BANGOR, Maine — The Penobscot County commissioners will hold a hearing Tuesday on whether it is in the public’s interest to take the former YMCA building by eminent domain to ease overcrowding at the jail but will not vote on the matter unless negotiations with the mortgage and lien holders fall through.
“We would take the matter under advisement in case we needed to take a vote later if something is not resolved and we are not able to acquire the property voluntarily,” Commissioner Peter Baldacci of Bangor said Monday.
The hearing will be set up like one before a legislative committee with proponents speaking first, followed by opponents and neutral parties, he said.
Before the commissioners voted last month to set Tuesday as the day for the eminent domain hearing, the estate that owns the property had accepted an offer from the county to buy it, but the bank that holds the mortgage refused to accept it, Baldacci said last month.
The original mortgage on the property was for $1.3 million, but it has not been determined how much is still owed to TD Bank.
Commissioners have declined to say the amount they agreed to pay for the property or how much they expected renovations would cost.
Currently, the building is in violation of Bangor’s fire code, Jeremy Martin, director of code enforcement for the city, said Monday. As a result of an inspection last week, it was discovered that the sprinkler system was never completed and fire separation walls were not installed, he said.
A list of items that need to be addressed is expected to be given to the owner by the end of the week, according to Martin. He did not say how much time the owner would be given to correct the violations before the city takes action.
The county, which would submit a new plan for building renovations if it acquires the property, would not be responsible for fixing the current problems but would have to comply with the city’s building codes, Martin said.
The building is owned by the estate of William Buxton, who bought the property in 2013 with plans to open a denturist school. He later abandoned those plans and died in 2016.
The Rev. Bobby Bledsoe, who founded CityReach three years ago, said last month that his congregation would oppose the county taking the building. He also said that the church had offered to pay $800,000 for the property but has not said why the sale did not go through.
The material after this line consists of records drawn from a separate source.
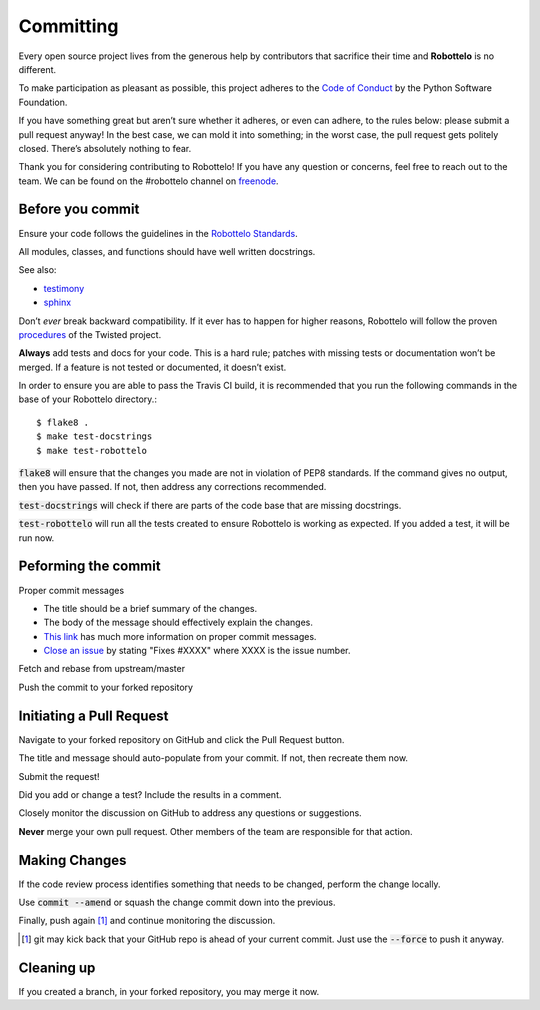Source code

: 
Committing
==========

Every open source project lives from the generous help by contributors that
sacrifice their time and **Robottelo** is no different.

To make participation as pleasant as possible, this project adheres to
the `Code of Conduct`_ by the Python Software Foundation.

If you have something great but aren’t sure whether it adheres, or even can
adhere, to the rules below: please submit a pull request anyway! In the best
case, we can mold it into something; in the worst case, the pull request gets
politely closed. There’s absolutely nothing to fear.

Thank you for considering contributing to Robottelo! If you have any question
or concerns, feel free to reach out to the team. We can be found on the
#robottelo channel on `freenode`_.


Before you commit
-----------------

Ensure your code follows the guidelines in the `Robottelo Standards`_.

All modules, classes, and functions should have well written docstrings.

See also:

* `testimony`_
* `sphinx`_

Don’t *ever* break backward compatibility. If it ever has to happen for higher
reasons, Robottelo will follow the proven `procedures`_ of the Twisted project.

**Always** add tests and docs for your code. This is a hard rule; patches with
missing tests or documentation won’t be merged. If a feature is not tested or
documented, it doesn’t exist.

In order to ensure you are able to pass the Travis CI build, it is recommended
that you run the following commands in the base of your Robottelo directory.::

    $ flake8 .
    $ make test-docstrings
    $ make test-robottelo

:code:`flake8` will ensure that the changes you made are not in violation of
PEP8 standards. If the command gives no output, then you have passed. If not,
then address any corrections recommended.

:code:`test-docstrings` will check if there are parts of the code base that are
missing docstrings.

:code:`test-robottelo` will run all the tests created to ensure Robottelo is
working as expected. If you added a test, it will be run now.

Peforming the commit
--------------------

Proper commit messages

* The title should be a brief summary of the changes.

* The body of the message should effectively explain the changes.

* `This link`_ has much more information on proper commit messages.

* `Close an issue`_ by stating "Fixes #XXXX" where XXXX is the issue number.

Fetch and rebase from upstream/master

Push the commit to your forked repository


Initiating a Pull Request
-------------------------

Navigate to your forked repository on GitHub and click the Pull Request button.

The title and message should auto-populate from your commit. If not, then
recreate them now.

Submit the request!

Did you add or change a test? Include the results in a comment.

Closely monitor the discussion on GitHub to address any questions or
suggestions.

**Never** merge your own pull request. Other members of the team are
responsible for that action.


Making Changes
--------------

If the code review process identifies something that needs to be changed,
perform the change locally.

Use :code:`commit --amend` or squash the change commit down into the previous.

Finally, push again [#note]_ and continue monitoring the discussion.

.. [#note] git may kick back that your GitHub repo is ahead of your current
           commit. Just use the :code:`--force` to push it anyway.


Cleaning up
-----------

If you created a branch, in your forked repository, you may merge it now.


.. _Code of Conduct: http://www.python.org/psf/codeofconduct/
.. _freenode: http://freenode.net/
.. _Robottelo Standards: code_standards.rst
.. _testimony: https://github.com/SatelliteQE/testimony
.. _sphinx: http://sphinx-doc.org/markup/para.html
.. _procedures: http://twistedmatrix.com/trac/wiki/CompatibilityPolicy
.. _This link: http://tbaggery.com/2008/04/19/a-note-about-git-commit-messages.html
.. _Close an issue: https://help.github.com/articles/closing-issues-via-commit-messages/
Efforts to reach Bledsoe Monday were unsuccessful.
“We are very invested in the building and the community,” he said last month. “We have put about $200,000 in renovations into the building. It is being used for the betterment of the community.”
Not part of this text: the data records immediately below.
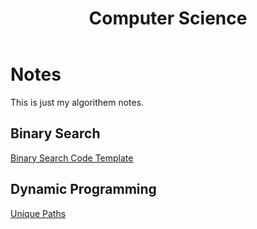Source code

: #+title: Computer Science

* Notes
This is just my algorithem notes.
** Binary Search
[[file:algorithm/binary-search.org][Binary Search Code Template]]
** Dynamic Programming
[[file:algorithm/unique-paths.org][Unique Paths]]
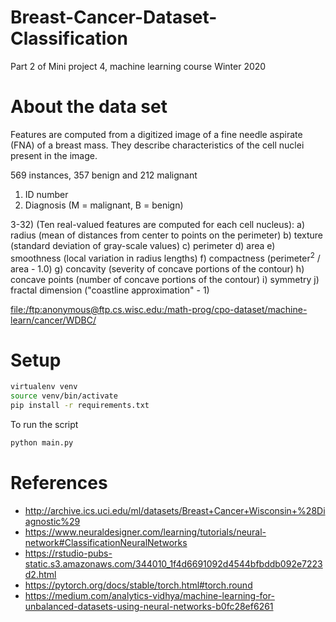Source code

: * Breast-Cancer-Dataset-Classification
Part 2 of Mini project 4, machine learning course Winter 2020

* About the data set
Features are computed from a digitized image of a fine needle aspirate
(FNA) of a breast mass. They describe characteristics of the cell
nuclei present in the image.

569 instances, 357 benign and 212 malignant

1) ID number
2) Diagnosis (M = malignant, B = benign)
3-32) (Ten real-valued features are computed for each cell nucleus):
   a) radius (mean of distances from center to points on the perimeter)
   b) texture (standard deviation of gray-scale values)
   c) perimeter
   d) area
   e) smoothness (local variation in radius lengths)
   f) compactness (perimeter^2 / area - 1.0)
   g) concavity (severity of concave portions of the contour)
   h) concave points (number of concave portions of the contour)
   i) symmetry
   j) fractal dimension ("coastline approximation" - 1)

file:/ftp:anonymous@ftp.cs.wisc.edu:/math-prog/cpo-dataset/machine-learn/cancer/WDBC/

* Setup

#+begin_src sh
virtualenv venv
source venv/bin/activate
pip install -r requirements.txt
#+end_src

To run the script
#+begin_src sh
python main.py
#+end_src

* References

- http://archive.ics.uci.edu/ml/datasets/Breast+Cancer+Wisconsin+%28Diagnostic%29
- https://www.neuraldesigner.com/learning/tutorials/neural-network#ClassificationNeuralNetworks
- https://rstudio-pubs-static.s3.amazonaws.com/344010_1f4d6691092d4544bfbddb092e7223d2.html
- https://pytorch.org/docs/stable/torch.html#torch.round
- https://medium.com/analytics-vidhya/machine-learning-for-unbalanced-datasets-using-neural-networks-b0fc28ef6261
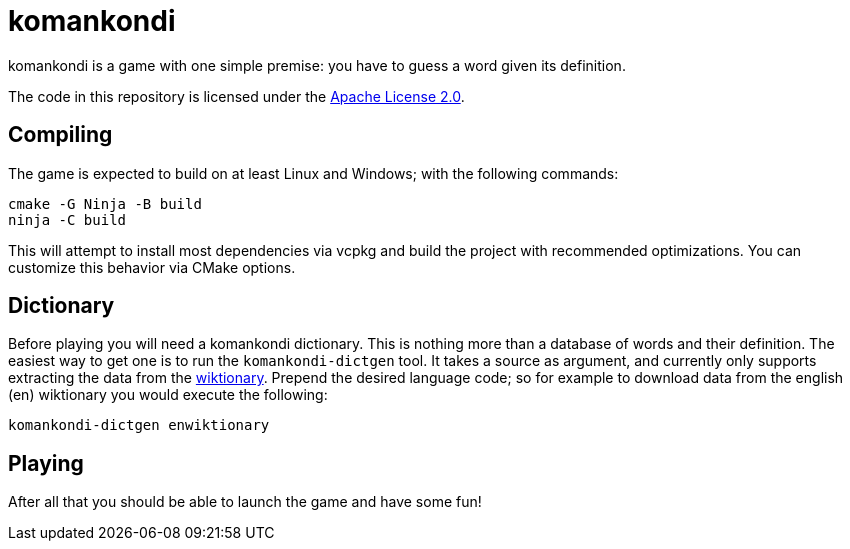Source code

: = komankondi

komankondi is a game with one simple premise: you have to guess a word given its definition.

The code in this repository is licensed under the link:LICENSE[Apache License 2.0].


== Compiling

The game is expected to build on at least Linux and Windows; with the following commands:
----
cmake -G Ninja -B build
ninja -C build
----

This will attempt to install most dependencies via vcpkg and build the project with recommended optimizations.  You can customize this behavior via CMake options.


== Dictionary

Before playing you will need a komankondi dictionary.  This is nothing more than a database of words and their definition.  The easiest way to get one is to run the `komankondi-dictgen` tool.  It takes a source as argument, and currently only supports extracting the data from the https://wiktionary.org[wiktionary].  Prepend the desired language code; so for example to download data from the english (en) wiktionary you would execute the following:
----
komankondi-dictgen enwiktionary
----


== Playing

After all that you should be able to launch the game and have some fun!
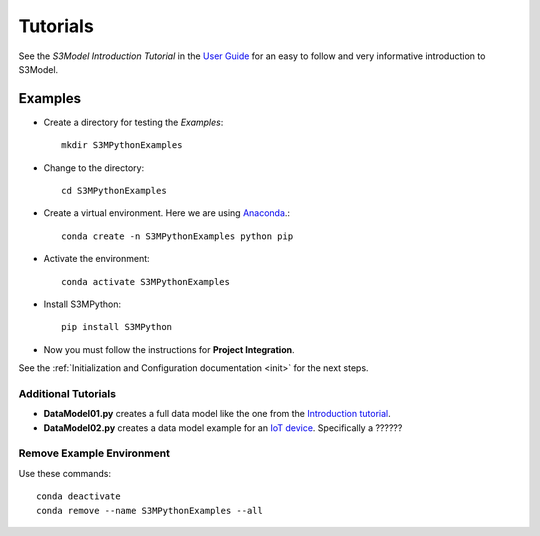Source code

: =========
Tutorials
=========

See the *S3Model Introduction Tutorial* in the `User Guide <https://s3model.com/userguide/docs/index.html>`_ for an easy to follow and very informative introduction to S3Model.

Examples
========

- Create a directory for testing the *Examples*::

    mkdir S3MPythonExamples

- Change to the directory::

    cd S3MPythonExamples

- Create a virtual environment. Here we are using `Anaconda <https://www.anaconda.com/products/individual>`_.::

    conda create -n S3MPythonExamples python pip

- Activate the environment::

    conda activate S3MPythonExamples


- Install S3MPython::

    pip install S3MPython


- Now you must follow the instructions for **Project Integration**. 

See the :ref:`Initialization and Configuration documentation <init>` for the next steps.


Additional Tutorials
--------------------

- **DataModel01.py** creates a full data model like the one from the `Introduction tutorial <https://s3model.com/userguide/docs/Setup.html>`_.

- **DataModel02.py** creates a data model example for an `IoT device <https://internetofthingsagenda.techtarget.com/definition/IoT-device>`_. Specifically a ??????


Remove Example Environment
--------------------------

Use these commands::

    conda deactivate
    conda remove --name S3MPythonExamples --all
Bowman Constructors of Newport obtained a lien on the property on Nov. 3, 2015, according to information filed in the Penobscot County Registry of Deeds.
If the commissioners vote to take the building by eminent domain, the county would become its owner. The only thing left to fight about would be whether the county’s offer was for the “fair market value” of the property, according to Baldacci, a Bangor attorney. The price paid for the old YMCA but not its ownership could be contested.
Baldacci said last month that tentative plans include moving the current cramped jail intake area, nonviolent female inmates and the holding cells for inmates in jail fewer than 72 hours into the former YMCA, once it is remodeled.
Baldacci estimated that the cost of building a new jail would be more than $40 million and that the cost of boarding out inmates because of overcrowding at the jail was expected soon to cost between $1 million and $1.5 million per year.
“We have a population crisis here,” County Administrator Bill Collins told the commissioners last month. “Today, we have 186 inmates — 163 males and 23 females. Forty-seven of those are boarded out with 28 at the Cumberland County Jail [in Portland] at a cost of $70 per day, per inmate.”
The Penobscot County Jail is a 157-bed facility, Sheriff Troy Morton has said.